The Indiana Department of Education has made a new grant available that sets up high schools and colleges as partners in the recruitment of a new generation of teachers. The APR grant is acronymically named for its core purpose: to attract, prepare, and retain high school students who have an interest in pursuing careers in education.
IU South Bend secured $339,288 in APR funding, and will partner with the South Bend Community School Corporation, Elkhart Community Schools, John Glenn School Corporation, Bremen Public Schools, Penn-Harris-Madison School Corporation, the Elkhart Area Career Center and the South Bend Career and Success Academy.
For two weeks in June, IU South Bend will host the students for a mix of summer courses and activities. They will go home on the weekends, but on the weekdays they will stay at the River Crossing housing facilities. The experience will be both immersive and ongoing.
“This isn’t the kind of program where they come and hang out with us for a couple of weeks and then we send them back to their schools and say, ‘See you next year,’” said Dr. Hope Smith Davis, dean of the School of Education.
The students’ coursework aligns with the Advanced College Project, which provides high school students the opportunity to earn college credits by taking IUSB classes in a dual enrollment partnership, simultaneously fulfilling high school graduation requirements while kick-starting their collegiate careers. The grant provides money to hire a liaison at each of the partner schools helping the participants – dubbed “Titan Cadets” – through the process.
“The liaisons will be making sure the Titan Cadets are registered for the right classes and supervising them in their placements during the academic year,” Davis said.
The on-campus summer sessions will be preceded by an event in early Spring, welcoming students and their families and giving them an overview about what to expect from the program. Later in the Spring semester, IUSB professors will visit the schools to spread the word and work with the high school teachers in identifying and recruiting additional suitable students.
Over the two summers, they take four teacher education courses. In addition to six hours of classwork per day, there will be movie nights, a bus tour with a civil rights theme, panel discussions, and advisory assistance in matters such as the proper way to complete the FAFSA (Free Application for Federal Student Aid).

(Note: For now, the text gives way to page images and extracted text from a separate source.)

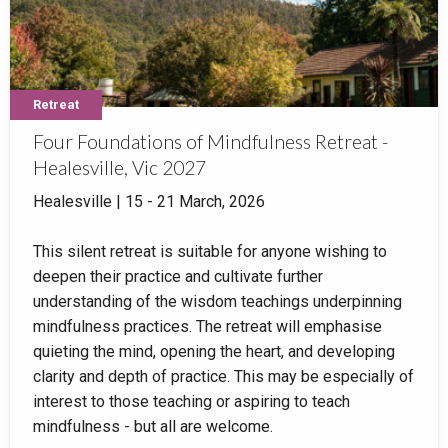
Retreat
Four Foundations of Mindfulness Retreat -
Healesville, Vic 2027
Healesville | 15 - 21 March, 2026
This silent retreat is suitable for anyone wishing to
deepen their practice and cultivate further
understanding of the wisdom teachings underpinning
mindfulness practices. The retreat will emphasise
quieting the mind, opening the heart, and developing
clarity and depth of practice. This may be especially of
interest to those teaching or aspiring to teach
mindfulness - but all are welcome.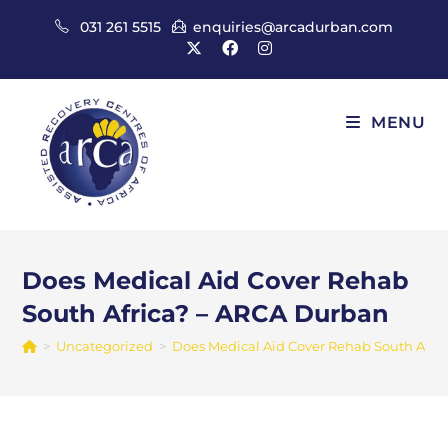
Skip
031 261 5515
enquiries@arcadurban.com
to
content
MENU
Does Medical Aid Cover Rehab
South Africa? – ARCA Durban
>
Uncategorized
>
Does Medical Aid Cover Rehab South Afri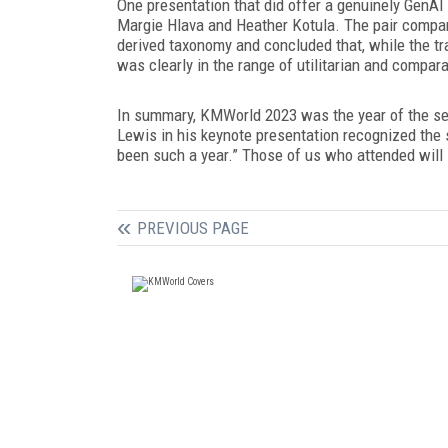
One presentation that did offer a genuinely GenAI
Margie Hlava and Heather Kotula. The pair compare
derived taxonomy and concluded that, while the tr
was clearly in the range of utilitarian and compar
In summary, KMWorld 2023 was the year of the sea
Lewis in his keynote presentation recognized the s
been such a year.” Those of us who attended wil
PREVIOUS PAGE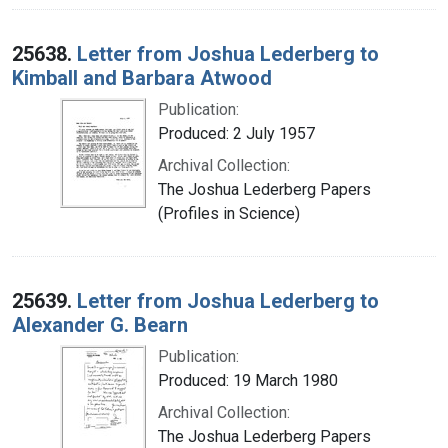
25638.
Letter from Joshua Lederberg to
Kimball and Barbara Atwood
Publication:
Produced: 2 July 1957
Archival Collection:
The Joshua Lederberg Papers
(Profiles in Science)
25639.
Letter from Joshua Lederberg to
Alexander G. Bearn
Publication:
Produced: 19 March 1980
Archival Collection:
The Joshua Lederberg Papers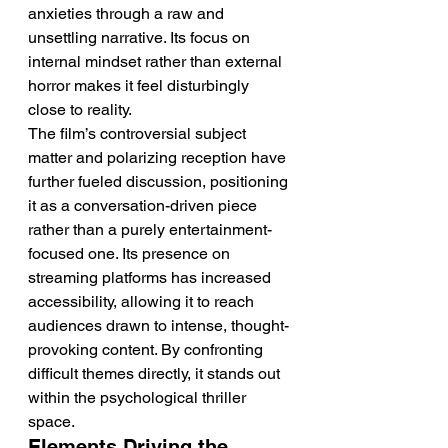
anxieties through a raw and 
unsettling narrative. Its focus on 
internal mindset rather than external 
horror makes it feel disturbingly 
close to reality.
The film’s controversial subject 
matter and polarizing reception have 
further fueled discussion, positioning 
it as a conversation-driven piece 
rather than a purely entertainment-
focused one. Its presence on 
streaming platforms has increased 
accessibility, allowing it to reach 
audiences drawn to intense, thought-
provoking content. By confronting 
difficult themes directly, it stands out 
within the psychological thriller 
space.
Elements Driving the 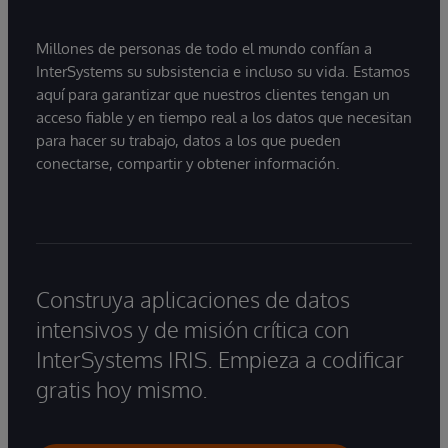
Millones de personas de todo el mundo confían a
InterSystems su subsistencia e incluso su vida. Estamos
aquí para garantizar que nuestros clientes tengan un
acceso fiable y en tiempo real a los datos que necesitan
para hacer su trabajo, datos a los que pueden
conectarse, compartir y obtener información.
Construya aplicaciones de datos
intensivos y de misión crítica con
InterSystems IRIS. Empieza a codificar
gratis hoy mismo.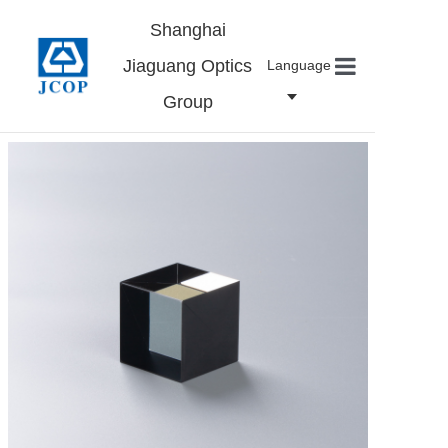
Shanghai
Jiaguang Optics
Language
Group
Home
About us
Products
News
Contact
Careers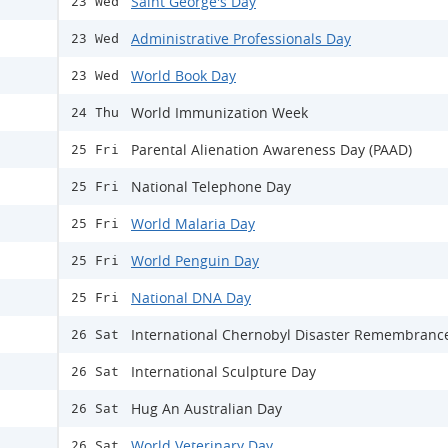
Saint George's Day
23 Wed
Administrative Professionals Day
23 Wed
World Book Day
23 Wed
World Immunization Week
24 Thu
Parental Alienation Awareness Day (PAAD)
25 Fri
National Telephone Day
25 Fri
World Malaria Day
25 Fri
World Penguin Day
25 Fri
National DNA Day
25 Fri
International Chernobyl Disaster Remembranc
26 Sat
International Sculpture Day
26 Sat
Hug An Australian Day
26 Sat
World Veterinary Day
26 Sat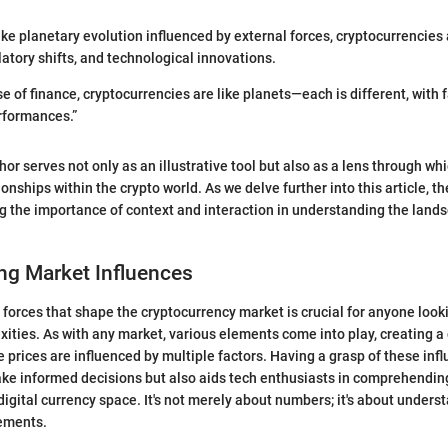
Like planetary evolution influenced by external forces, cryptocurrencies
latory shifts, and technological innovations.
se of finance, cryptocurrencies are like planets—each is different, with 
rformances.”
or serves not only as an illustrative tool but also as a lens through wh
onships within the crypto world. As we delve further into this article, t
g the importance of context and interaction in understanding the land
ng Market Influences
forces that shape the cryptocurrency market is crucial for anyone look
xities. As with any market, various elements come into play, creating 
prices are influenced by multiple factors. Having a grasp of these infl
ke informed decisions but also aids tech enthusiasts in comprehendin
digital currency space. It's not merely about numbers; it's about unders
ements.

APR grants are weighted in favor of municipalities with higher numbers of students from underrepresented populations who can enter the pathway to the education profession through the partnership, with the goal of strengthening, expanding, and diversifying the educator pipeline.
“Decades of research has shown that the more diverse teaching styles and diverse cultural backgrounds that a child encounters, the more successful they can become,” Davis said. “If they’ve encountered a diverse group of teachers, they’re better prepared for life.”
Davis was reminded recently of how critical it is to steer young people into pedagogical pursuits when she casually chatted with a group of high schoolers touring IUSB’s campus. When she asked them if they were considering becoming teachers, one student responded with a vociferous “No!” The most favorable reply was one hand shyly lifted halfway up.
Davis maintains that a program like the Titan Cadets will provide opportunities and support for individuals who feel called to the profession. It will reinforce their academic and career goals, and show them how rewarding and valuable being a teacher can be.
“One of the most important aspects of this grant is simply to promote the profession,” Davis said. “We want to let young people know how wonderful it is to be a teacher.”